The rigid arm assisted manipulator, also known as a manipulator, balancing, balancing aid and manual mobile loader, is a new and innovative aid for labour saving when moving and mounting. By cleverly applying the principle of force balancing, the worker pushes and pulls the weights accordingly and can balance the moving position in space. The weights form a floating state as they rise or fall, with air to ensure zero working force (in practice, due to machining processes and design cost controls, working force is judged at less than 3 kg), and working force is influenced by the weight of the workpiece. Without skilled pointing operations, the worker pushes the weight by hand and the weight is placed exactly anywhere in the space.
Hard-arm power-assisted manipulators can perform a wide range of tasks such as moving, assembling, cutting, painting and many other applications. With increased automation in all industries, modern process plants are often equipped with assisted robotic arms to improve consumer efficiency and to complete difficult or high-risk tasks for the labourer.
Due to the complexity of the environment, uncertainty and the random nature of the process distribution, helper robot selection must follow both the basic principles of industrial robot arms and the characteristics of the job.

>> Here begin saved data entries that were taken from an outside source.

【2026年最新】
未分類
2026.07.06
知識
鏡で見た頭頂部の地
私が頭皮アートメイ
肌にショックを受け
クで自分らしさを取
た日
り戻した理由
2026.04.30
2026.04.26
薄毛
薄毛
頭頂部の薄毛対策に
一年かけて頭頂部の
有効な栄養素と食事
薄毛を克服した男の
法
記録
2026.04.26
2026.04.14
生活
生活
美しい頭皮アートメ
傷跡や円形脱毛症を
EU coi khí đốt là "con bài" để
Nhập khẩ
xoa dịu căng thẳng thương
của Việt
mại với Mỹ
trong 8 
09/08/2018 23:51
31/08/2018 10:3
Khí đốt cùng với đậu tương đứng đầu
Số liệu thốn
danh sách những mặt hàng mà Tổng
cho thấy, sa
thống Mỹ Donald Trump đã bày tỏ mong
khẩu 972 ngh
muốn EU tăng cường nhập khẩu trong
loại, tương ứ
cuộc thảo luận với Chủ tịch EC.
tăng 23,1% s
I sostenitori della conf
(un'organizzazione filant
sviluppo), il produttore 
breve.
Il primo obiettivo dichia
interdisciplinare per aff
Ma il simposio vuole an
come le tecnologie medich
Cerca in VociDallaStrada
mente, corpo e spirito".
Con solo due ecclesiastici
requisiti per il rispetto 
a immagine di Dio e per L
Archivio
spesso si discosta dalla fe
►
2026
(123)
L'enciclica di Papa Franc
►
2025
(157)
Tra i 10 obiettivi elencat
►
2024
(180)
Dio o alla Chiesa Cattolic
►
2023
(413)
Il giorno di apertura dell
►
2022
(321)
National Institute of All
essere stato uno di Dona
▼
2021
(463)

The main technical parameters of a hard-arm helper robot are as follows:
1) Manipulation force (also known as arm force or load), i.e. the weight of the workpiece to be grasped abducted. Robot manipulation force is related to the speed at which the robot works and often requires a limited speed to show manipulation force.
2)Reaction speed, i.e. the speed at which the robot works throughout its stroke.
3)Stroke, i.e. the range of the robot's motion strokes.
4)Positioning accuracy, i.e. the accuracy of the robot's positioning settings and repeat positioning.
5)Positioning methods can be accomplished using travel switches, mechanical blocks and various sensors.
6) Number of degrees of freedom, i.e. the number of degrees of freedom of movement common to the entire machine, arm and wrist, usually provided in the form of coordinates.
7) The method of transmission, i.e. what power source or drive system is used.
8)Size and weight, i.e. the size and ultimate weight of the robot.
9)Safety is the safety and reliability of the robot when it becomes hot and overloaded.
10)Program control method and capacity
11)Others (e.g. lifetime, power usage, cost, etc.).
Hard-arm power-assisted robots contribute to the widespread use of machine industry, greatly reducing the labour intensity of manual labour, workers are freed from heavy physical labour, greatly improving labour production and industrial automation, saving labour costs for enterprises and bringing obvious economic benefits. Hard-armed power-assisted robots effectively enhance the ability of enterprises to adapt to the market and the market competitiveness of enterprise products.